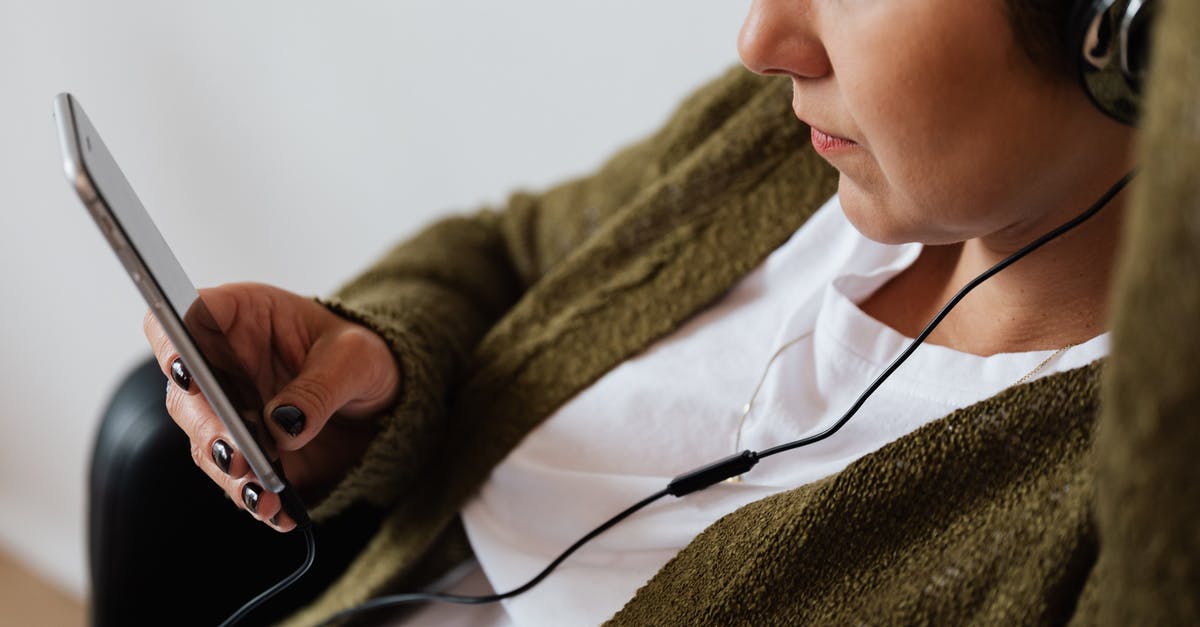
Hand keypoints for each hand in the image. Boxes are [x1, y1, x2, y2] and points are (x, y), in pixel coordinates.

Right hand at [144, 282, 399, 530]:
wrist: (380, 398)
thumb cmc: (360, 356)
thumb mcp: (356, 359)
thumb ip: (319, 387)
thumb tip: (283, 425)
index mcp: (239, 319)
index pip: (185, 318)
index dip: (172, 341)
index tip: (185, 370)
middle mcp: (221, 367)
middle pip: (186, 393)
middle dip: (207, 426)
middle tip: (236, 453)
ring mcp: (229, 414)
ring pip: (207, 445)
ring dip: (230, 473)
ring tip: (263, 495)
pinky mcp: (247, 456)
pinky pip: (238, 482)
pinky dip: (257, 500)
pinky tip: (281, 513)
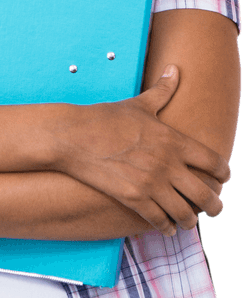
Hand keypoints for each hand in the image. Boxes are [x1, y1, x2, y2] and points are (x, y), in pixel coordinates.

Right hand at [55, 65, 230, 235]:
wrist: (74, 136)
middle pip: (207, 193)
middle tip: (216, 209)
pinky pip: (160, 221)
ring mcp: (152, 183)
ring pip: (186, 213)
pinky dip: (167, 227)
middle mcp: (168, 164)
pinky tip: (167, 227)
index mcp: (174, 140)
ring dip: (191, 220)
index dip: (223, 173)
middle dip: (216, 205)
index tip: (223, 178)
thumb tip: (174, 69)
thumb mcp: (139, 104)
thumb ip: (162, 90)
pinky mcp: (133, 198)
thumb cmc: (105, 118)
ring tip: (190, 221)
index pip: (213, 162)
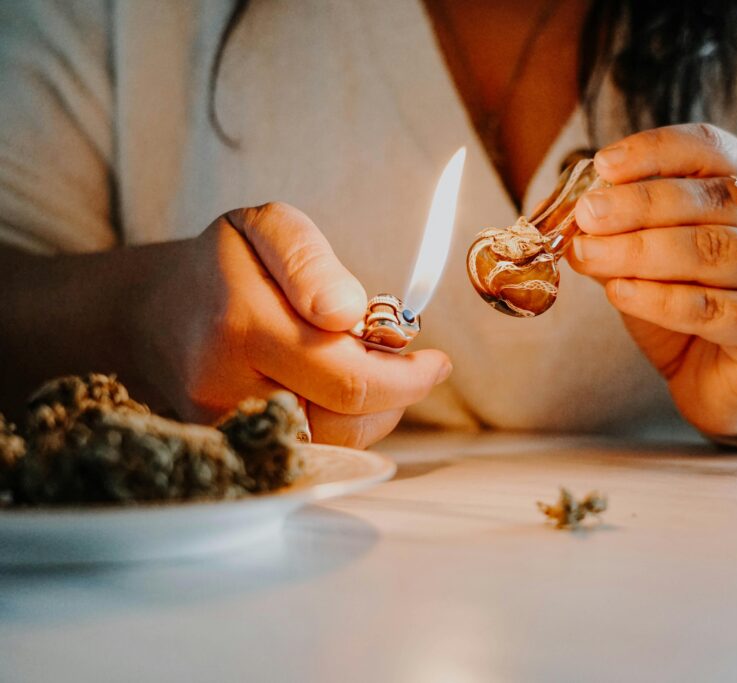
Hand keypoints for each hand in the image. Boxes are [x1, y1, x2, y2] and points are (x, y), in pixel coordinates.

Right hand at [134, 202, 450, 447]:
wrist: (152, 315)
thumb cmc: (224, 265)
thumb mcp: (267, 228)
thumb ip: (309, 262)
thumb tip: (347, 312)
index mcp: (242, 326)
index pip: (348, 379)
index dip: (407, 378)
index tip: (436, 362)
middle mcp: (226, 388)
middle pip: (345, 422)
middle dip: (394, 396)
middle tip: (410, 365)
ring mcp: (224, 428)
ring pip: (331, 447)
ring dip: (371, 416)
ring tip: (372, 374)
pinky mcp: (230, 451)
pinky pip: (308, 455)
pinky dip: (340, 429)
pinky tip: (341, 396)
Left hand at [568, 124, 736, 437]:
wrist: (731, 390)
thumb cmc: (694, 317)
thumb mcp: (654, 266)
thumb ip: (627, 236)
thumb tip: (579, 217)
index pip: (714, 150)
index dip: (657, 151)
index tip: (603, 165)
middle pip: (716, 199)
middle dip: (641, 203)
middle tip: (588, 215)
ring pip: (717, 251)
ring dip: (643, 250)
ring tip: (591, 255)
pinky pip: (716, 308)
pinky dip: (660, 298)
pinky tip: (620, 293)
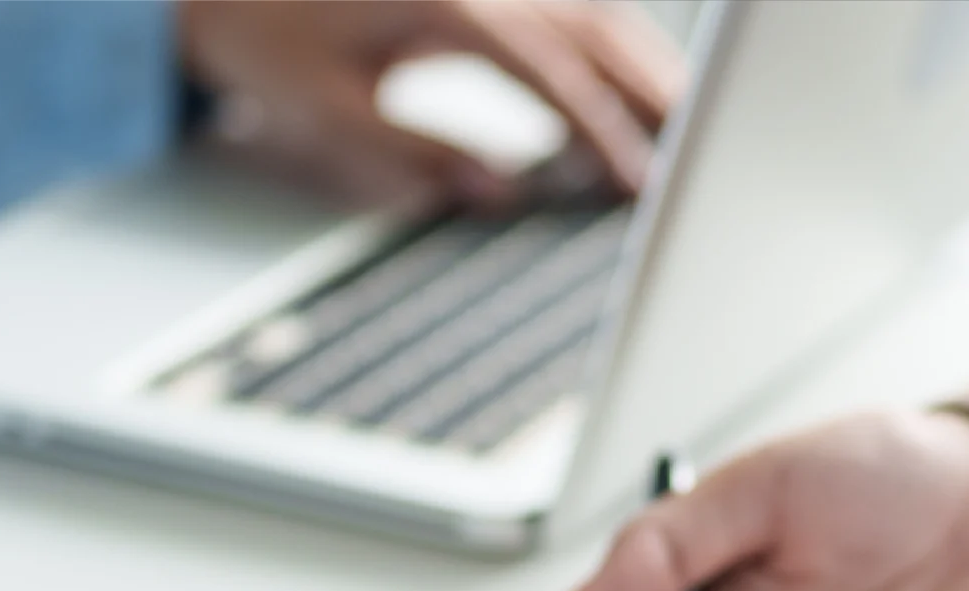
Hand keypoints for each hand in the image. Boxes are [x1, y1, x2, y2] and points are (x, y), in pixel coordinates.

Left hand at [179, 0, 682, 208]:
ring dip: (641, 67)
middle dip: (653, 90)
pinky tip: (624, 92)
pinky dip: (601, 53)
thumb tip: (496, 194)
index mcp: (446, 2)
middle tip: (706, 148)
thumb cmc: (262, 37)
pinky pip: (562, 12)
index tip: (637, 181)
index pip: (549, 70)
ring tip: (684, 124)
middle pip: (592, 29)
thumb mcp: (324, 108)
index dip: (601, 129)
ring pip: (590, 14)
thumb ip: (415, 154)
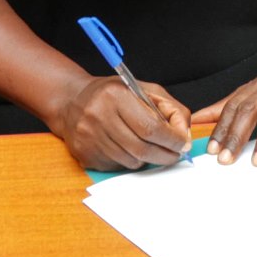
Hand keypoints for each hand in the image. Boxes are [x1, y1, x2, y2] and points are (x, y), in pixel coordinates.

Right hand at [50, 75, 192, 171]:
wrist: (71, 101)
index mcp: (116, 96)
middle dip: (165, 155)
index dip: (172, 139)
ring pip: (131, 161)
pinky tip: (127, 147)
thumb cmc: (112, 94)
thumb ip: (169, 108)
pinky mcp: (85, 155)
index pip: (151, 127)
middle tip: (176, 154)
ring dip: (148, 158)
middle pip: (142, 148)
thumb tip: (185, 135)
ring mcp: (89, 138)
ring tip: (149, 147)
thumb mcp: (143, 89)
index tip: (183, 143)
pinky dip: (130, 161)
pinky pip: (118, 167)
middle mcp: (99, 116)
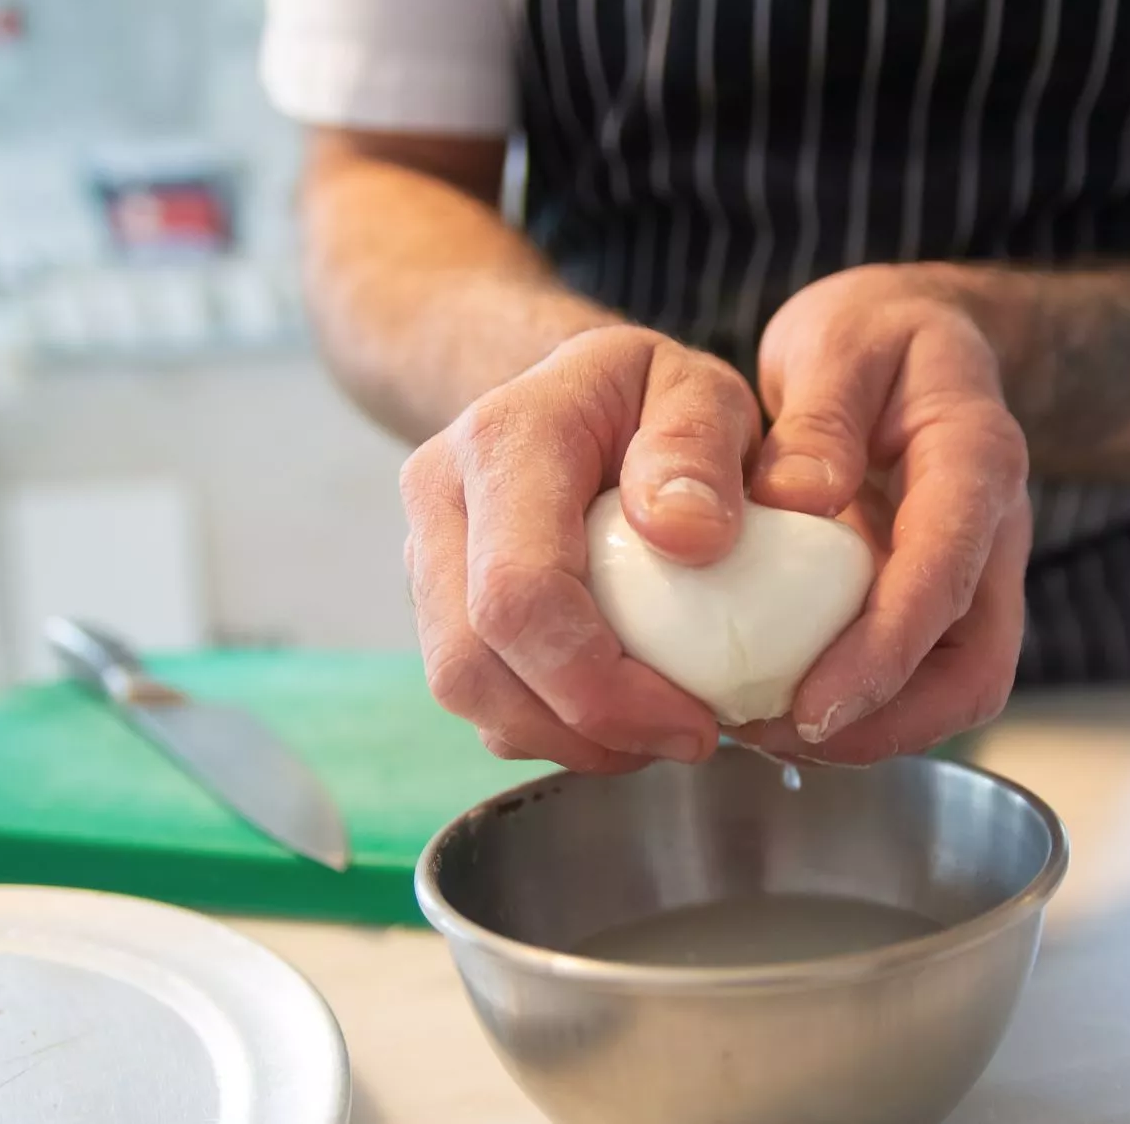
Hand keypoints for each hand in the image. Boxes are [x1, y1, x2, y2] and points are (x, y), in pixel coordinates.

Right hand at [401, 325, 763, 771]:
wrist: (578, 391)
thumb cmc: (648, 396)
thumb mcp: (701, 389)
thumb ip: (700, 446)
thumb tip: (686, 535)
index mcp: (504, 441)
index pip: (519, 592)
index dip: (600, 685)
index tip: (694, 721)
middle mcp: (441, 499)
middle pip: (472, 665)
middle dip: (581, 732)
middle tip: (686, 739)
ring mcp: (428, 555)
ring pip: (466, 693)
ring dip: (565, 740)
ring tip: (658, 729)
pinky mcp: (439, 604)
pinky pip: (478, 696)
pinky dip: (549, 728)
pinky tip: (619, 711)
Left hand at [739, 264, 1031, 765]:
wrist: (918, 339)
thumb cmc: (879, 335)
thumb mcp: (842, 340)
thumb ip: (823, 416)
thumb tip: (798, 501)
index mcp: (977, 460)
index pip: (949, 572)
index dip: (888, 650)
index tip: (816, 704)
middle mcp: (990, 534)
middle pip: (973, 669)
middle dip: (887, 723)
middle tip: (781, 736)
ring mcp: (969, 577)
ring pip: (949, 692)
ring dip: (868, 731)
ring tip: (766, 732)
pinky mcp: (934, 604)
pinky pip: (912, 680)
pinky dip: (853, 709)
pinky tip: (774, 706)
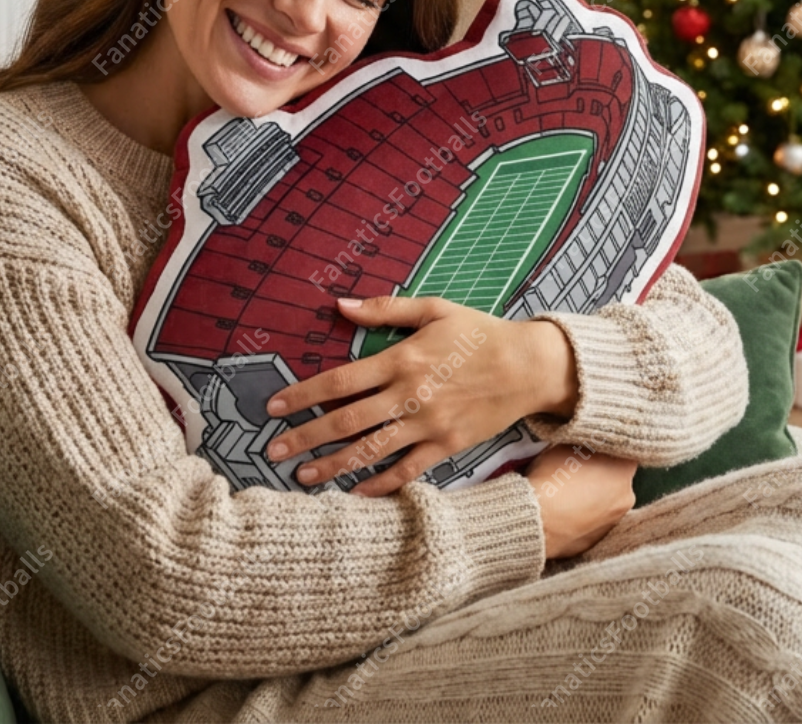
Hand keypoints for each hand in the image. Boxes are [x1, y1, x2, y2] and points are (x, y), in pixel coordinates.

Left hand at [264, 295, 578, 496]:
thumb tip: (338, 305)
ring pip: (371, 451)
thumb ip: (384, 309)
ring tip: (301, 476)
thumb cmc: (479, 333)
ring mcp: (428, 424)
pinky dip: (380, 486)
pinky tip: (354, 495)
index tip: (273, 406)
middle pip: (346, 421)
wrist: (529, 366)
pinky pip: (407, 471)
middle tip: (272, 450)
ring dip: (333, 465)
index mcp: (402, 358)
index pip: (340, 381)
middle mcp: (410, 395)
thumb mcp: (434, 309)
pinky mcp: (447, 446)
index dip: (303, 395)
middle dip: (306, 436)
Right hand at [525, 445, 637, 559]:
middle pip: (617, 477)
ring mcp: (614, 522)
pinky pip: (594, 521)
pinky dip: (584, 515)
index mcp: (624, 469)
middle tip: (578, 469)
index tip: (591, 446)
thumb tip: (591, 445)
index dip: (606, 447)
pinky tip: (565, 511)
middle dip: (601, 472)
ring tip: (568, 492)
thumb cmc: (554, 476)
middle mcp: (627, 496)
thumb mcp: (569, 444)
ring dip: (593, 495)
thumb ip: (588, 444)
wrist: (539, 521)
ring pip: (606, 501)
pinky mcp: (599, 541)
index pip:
____________________
● What needs to be done
When you copy the data above, reproduce each line exactly and skip every image.

● Expected output
Hand keypoints for each hand in the image. Boxes are [x1, y1, x2, y2] and points are (x, y), in pixel coordinates.

Right hand at [144, 282, 399, 530]:
wrist: (380, 398)
thumb cmc: (360, 356)
thumb mcp: (356, 359)
thumb ip: (319, 387)
thumb tip: (283, 425)
index mcp: (239, 319)
index pip: (185, 318)
index dip: (172, 341)
index tip: (185, 370)
middle mcp: (221, 367)
middle pip: (186, 393)
middle dip: (207, 426)
middle tip: (236, 453)
ring mcp: (229, 414)
ring pip: (207, 445)
ring dip: (230, 473)
ring tip: (263, 495)
pinky mcp: (247, 456)
pinky pip: (238, 482)
pinky dip: (257, 500)
pinky tip: (281, 513)
Hand keypoints for each hand in the image. Boxes are [x1, y1, x2, y2] and points are (x, y), in pixel coordinates.

Right hand at [55, 65, 230, 235]:
wrist: (74, 136)
middle pip: (207, 193)
middle tip: (216, 209)
pinky pip: (160, 221)
ring mcp: (152, 183)
ring pip: (186, 213)
pinky dip: (167, 227)
middle mcp: (168, 164)
pinky tip: (167, 227)
index mcp: (174, 140)
ring dip: (191, 220)
index dip: (223, 173)
middle dip: (216, 205)
index tip: (223, 178)
thumb tip: (174, 69)
thumb mcp: (139, 104)
thumb ip: (162, 90)
pinky mcp: (133, 198)
thumb cmc: (105, 118)
ring tip: (190, 221)
index pip: (213, 162)
Hand keypoints for each hand in the image. Boxes are [x1, y1, x2, y2] and points are (x, y), in pixel coordinates.

Right hand at [134, 202, 450, 447]:
wrist: (152, 315)
thumb cmc: (224, 265)
thumb mcp: (267, 228)
thumb ip: (309, 262)
thumb tip: (347, 312)
index mcp: (242, 326)
index pip: (348, 379)
index dip: (407, 378)
index tip: (436, 362)
middle mcp: (226, 388)
middle pip: (345, 422)
middle dip: (394, 396)
middle tip: (410, 365)
ring mcp: (224, 428)
ring pip: (331, 447)
ring dip: (371, 416)
ring tip: (372, 374)
pinky mcp: (230, 451)
pinky pip: (308, 455)
pinky dip: (340, 429)
pinky tip: (341, 396)
Left hand at [568, 124, 736, 437]:
wrist: (731, 390)
thumb cmc: (694, 317)
thumb mcp: (654, 266)
thumb ip: (627, 236)
thumb tip: (579, 217)
index pip: (714, 150)
index dip: (657, 151)
index tip: (603, 165)
middle pip: (716, 199)
middle dip: (641, 203)
middle tip: (588, 215)
ring pip: (717, 251)
ring dip: (643, 250)
ring tip: (591, 255)
pinky pip: (716, 308)
pinky dip: (660, 298)
pinky tip: (620, 293)
Hand keypoints for each hand in the image. Boxes are [x1, y1, x2, y2] and points are (x, y), in pixel coordinates.

Left hand at [179, 0, 682, 208]:
ring dip: (641, 67)
middle dip: (653, 90)
pinky tip: (624, 92)
pinky dip: (601, 53)
thumb tip: (496, 194)
index mcp: (446, 2)
middle tip: (706, 148)
thumb cmc: (262, 37)
pinky pip: (562, 12)
index tip: (637, 181)
index pip: (549, 70)
ring tip: (684, 124)
middle pip: (592, 29)
thumb mcp: (324, 108)
index dip: (601, 129)
ring pip: (590, 14)
thumb ip: (415, 154)
Hand keypoints for each hand in the image. Boxes are [x1, y1, x2, y2] and points are (x, y), in pixel coordinates.

Right hand at [50, 75, 192, 171]:
wrist: (71, 101)
index mcp: (116, 96)
middle dip: (165, 155)
index dip: (172, 139)
ring pip: (131, 161)
pinky tip: (127, 147)
thumb cmc: (112, 94)
thumb ip: (169, 108)
pinky mcp: (85, 155)
index pip: (151, 127)
middle tip: (176, 154)
ring dip: (148, 158)
middle pip: (142, 148)
thumb tip: (185, 135)
ring mcp: (89, 138)
ring tip: (149, 147)
thumb mcp: (143, 89)
index tip: (183, 143)
pinky dip: (130, 161)
pinky pip: (118, 167)
middle mcp: (99, 116)
Hand keypoints for each hand in the image. Boxes are [x1, y1, x2, y2] and points are (x, y), in pixel coordinates.

Right hand at [401, 325, 763, 771]:
wrist: (578, 391)
thumb cmc: (648, 396)
thumb mcp: (701, 389)
thumb ip: (700, 446)
thumb tip: (686, 535)
index mcp: (504, 441)
index pip: (519, 592)
index dip: (600, 685)
index tip: (694, 721)
middle mcp: (441, 499)
middle pip: (472, 665)
middle dip: (581, 732)
middle tip: (686, 739)
ring mcp: (428, 555)
ring pip: (466, 693)
ring dip: (565, 740)
ring tip: (658, 729)
pinky mcp: (439, 604)
pinky pip: (478, 696)
pinky dip: (549, 728)
pinky tip: (619, 711)
Left hand at [739, 264, 1031, 765]:
wrist: (918, 339)
thumb cmc: (879, 335)
thumb mcp: (842, 340)
thumb ip: (823, 416)
thumb tip: (798, 501)
index mcp: (977, 460)
index pip: (949, 572)
index dip: (888, 650)
index tip: (816, 704)
middle mcp: (990, 534)
middle pip: (973, 669)
middle dip: (887, 723)
middle tip: (781, 736)
ring mcp: (969, 577)
ring pip: (949, 692)
ring dip: (868, 731)
ring tip: (766, 732)
pinky mcp: (934, 604)
pinky pip: (912, 680)
pinky dip: (853, 709)
pinky tip: (774, 706)
Hand keypoints for each hand in the image. Boxes are [x1, y1, x2, y2] and points are (x, y), in pixel coordinates.

Left hand at [264, 295, 578, 496]:
thumb tip: (338, 305)
ring pip: (371, 451)
thumb ip: (384, 309)
ring tip: (301, 476)
thumb cmc: (479, 333)
ring mcp: (428, 424)
pinky dip: (380, 486)
pinky tip: (354, 495)
index tip: (273, 406)
middle pip: (346, 421)
wrist: (529, 366)
pinky pip: (407, 471)
middle tip: (272, 450)
ring dip: (333, 465)
index mcp: (402, 358)
index pip: (340, 381)
middle mcp: (410, 395)
thumb mcp: (434, 309)
pinky mcp: (447, 446)
index dip: (303, 395)
middle dip: (306, 436)
Right hand at [525, 445, 637, 559]:
middle pip: (617, 477)
ring mcp: (614, 522)
pinky pip: (594, 521)
pinky dip: (584, 515)
index mcp: (624, 469)
middle tip: (578, 469)
index tip: (591, 446)
thumb tip: (591, 445)
index dip: (606, 447)
pinky tip: (565, 511)
middle dip: (601, 472)
ring tip: (568, 492)
thumb cmc: (554, 476)
middle mcp: (627, 496)
thumb mcp: (569, 444)
ring dip: (593, 495)
thumb ip: (588, 444)
wrist: (539, 521)
ring pip: (606, 501)
pinky mcp: (599, 541)
index pip:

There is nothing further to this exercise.